I know the definition of top-n accuracy: [1] What is the definition of Top-n accuracy?
My question is, why do we even care for this?
A short answer could be to compare different models in various measurements. But what could this measurement bring to us? I guess, in practical applications, people only care for top-1 accuracy as an object will only be classified into a single class?
There are many important reasons for it. For example, in the case of search engines and recommender systems the user will consider only the first k items, so you really want to make sure that the first elements of the search result are most relevant for him. Here, just evaluating just how relevant/accurate the top element is, is the wrong metric for the problem.

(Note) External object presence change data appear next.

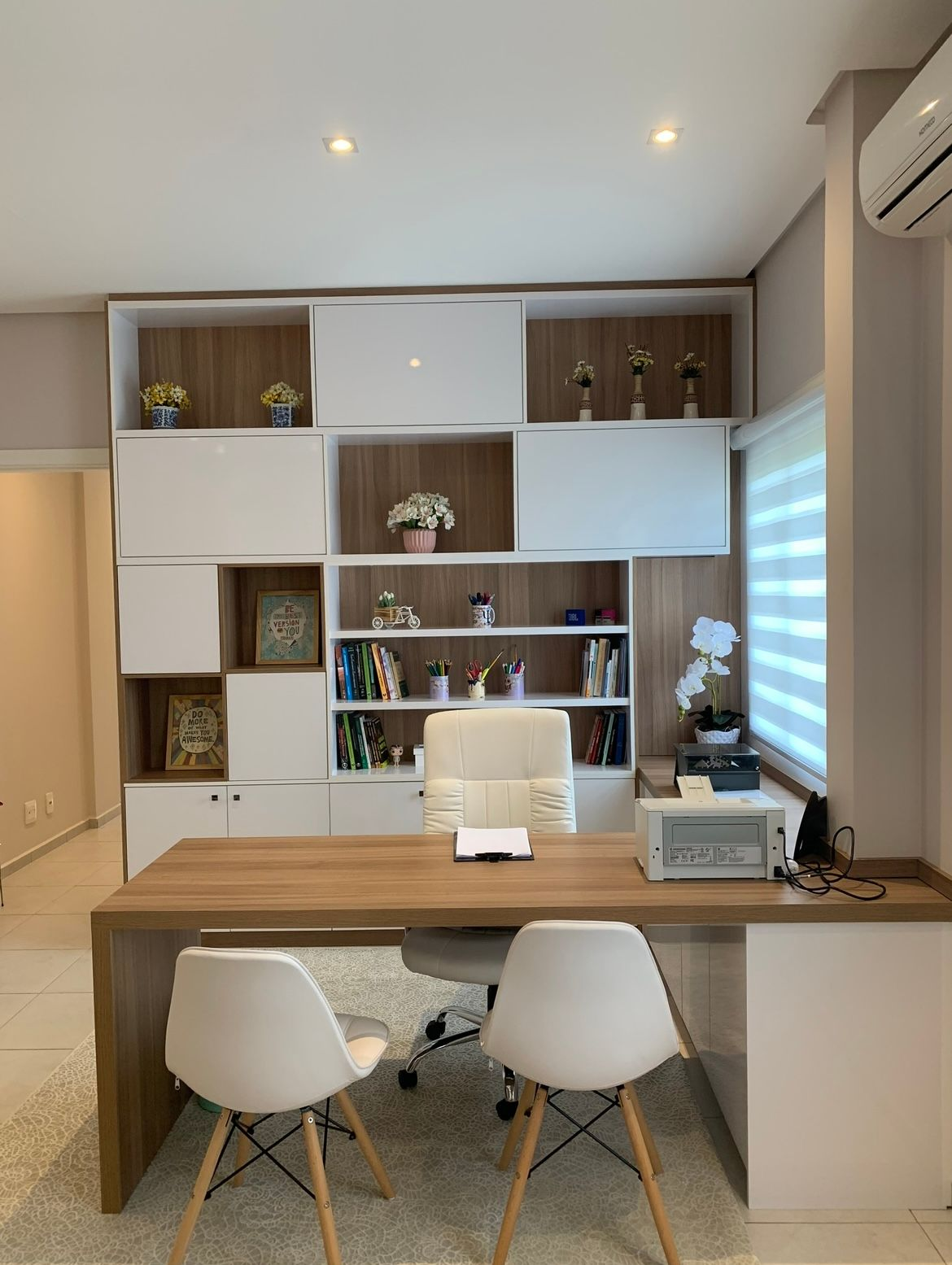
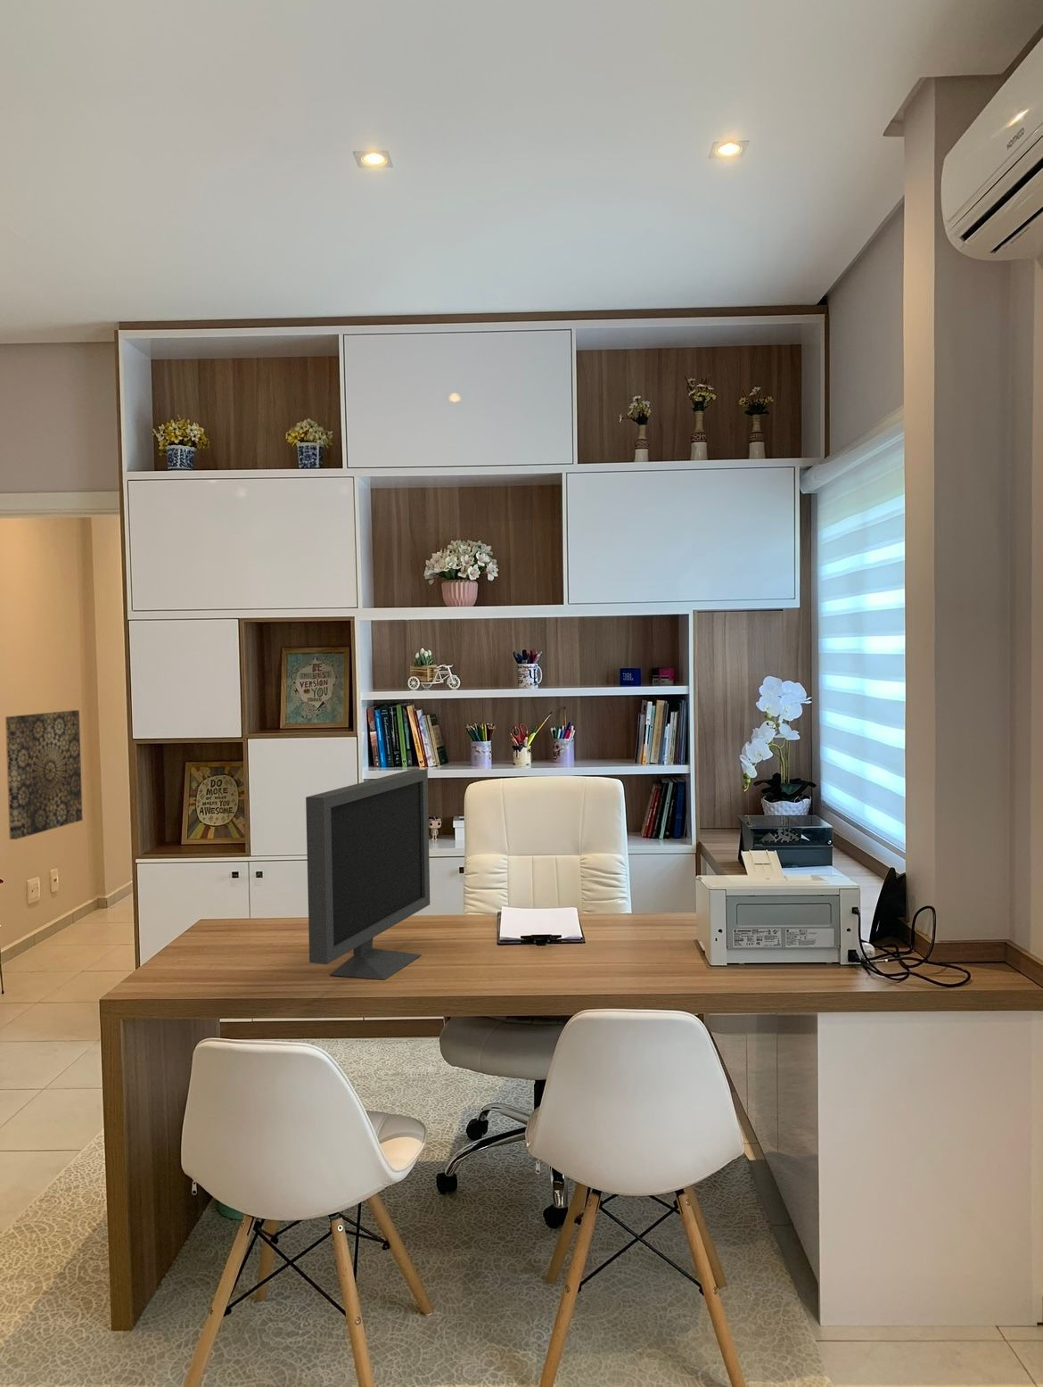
+ wall art [4,709,83,840]
+ monitor [305,768,431,980]
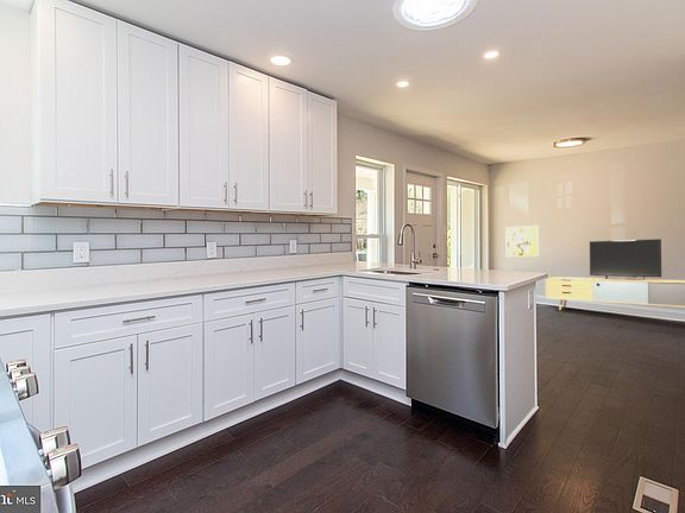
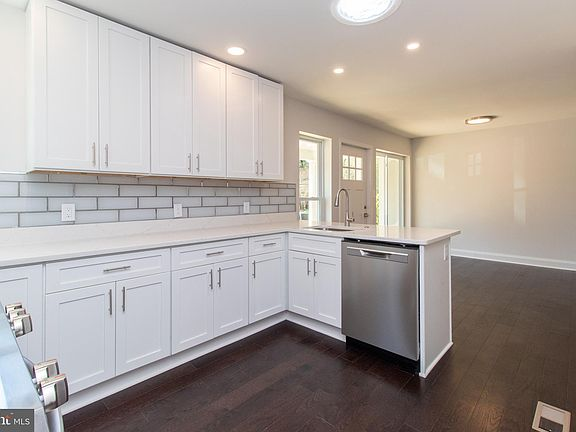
- media console [545,238,685,311]
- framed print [504,224,540,258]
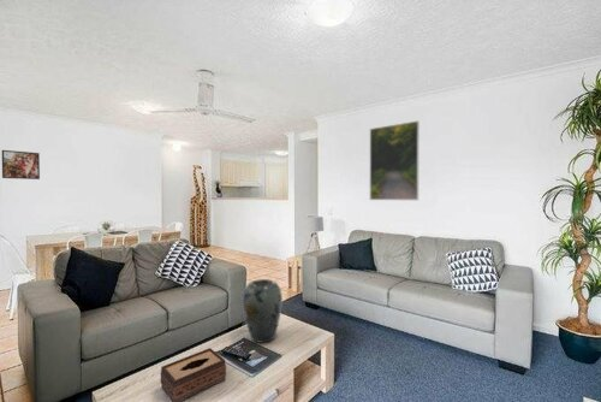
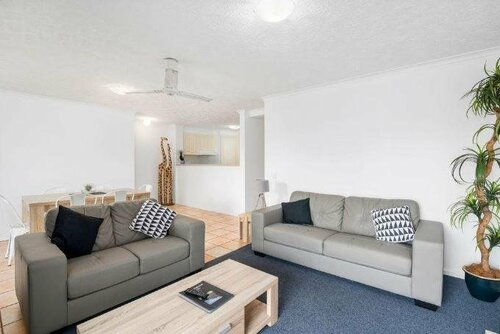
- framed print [369,119,421,201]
- tissue box [160,347,227,402]
- vase [242,278,284,344]
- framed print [1,149,41,181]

This is linked to theoretical and computational issues. The more classes you consider, the more you suffer from class ambiguity (classes whose members are much more similar to each other than to other classes). This is also an important issue when scaling image classification problems to a huge number of classes, and has motivated the use of loss functions that optimise the top-k error instead of the zero-one loss.
It has been shown that these problems are computationally easier to solve (scale better), and yield better accuracy. In loose terms, algorithms will have a hard time trying to separate very "similarly looking" classes, and spend lots of computation trying to solve it, without success. And from a practical point of view, it is not critical or even a problem. So, how is the top-k error defined?.
As we have seen, the goal is to have the most k-relevant terms as a result. As an example, consider the approach described in Top-k Multiclass SVM. See Loss Functions for Top-k Error: Analysis and Insights for more details, or do some research on ranking algorithms.
If we have a training set $\{x_{i}, y_{i}\}, i=1, ..., n$, of training samples $x_{i} \in \mathcal{X}$ and labels $y_{i} \in \mathcal{Y} = \{1, ..., m\}$. We want to learn $m$ linear predictors, $\omega_{y}$, whose prediction scores are given by the scalar product $<\omega_{y}, x>$. Let $[.]$ represent the permutation of the labels such that $[j]$ is the largest jth score, $$ <\omega_{[1]}, x> \geq <\omega_{[2]}, x> \geq .. \geq <\omega_{[k]}, x> $$ We will have an error when the desired search result is not among the k-best scores. We can formally encode this idea in the top-k zero-one loss defined as, $$ \text{err}_{k}(f(x), y) = \mathbf{1}_{<\omega_{[k]}, x> > <\omega_{y}, x>} $$ where $f(x) = (<\omega_{[1]}, x>, <\omega_{[2]}, x>, .. <\omega_{[k]}, x>)$ and $\mathbf{1}_{P} = 1$ if $P$ is true, and 0 otherwise.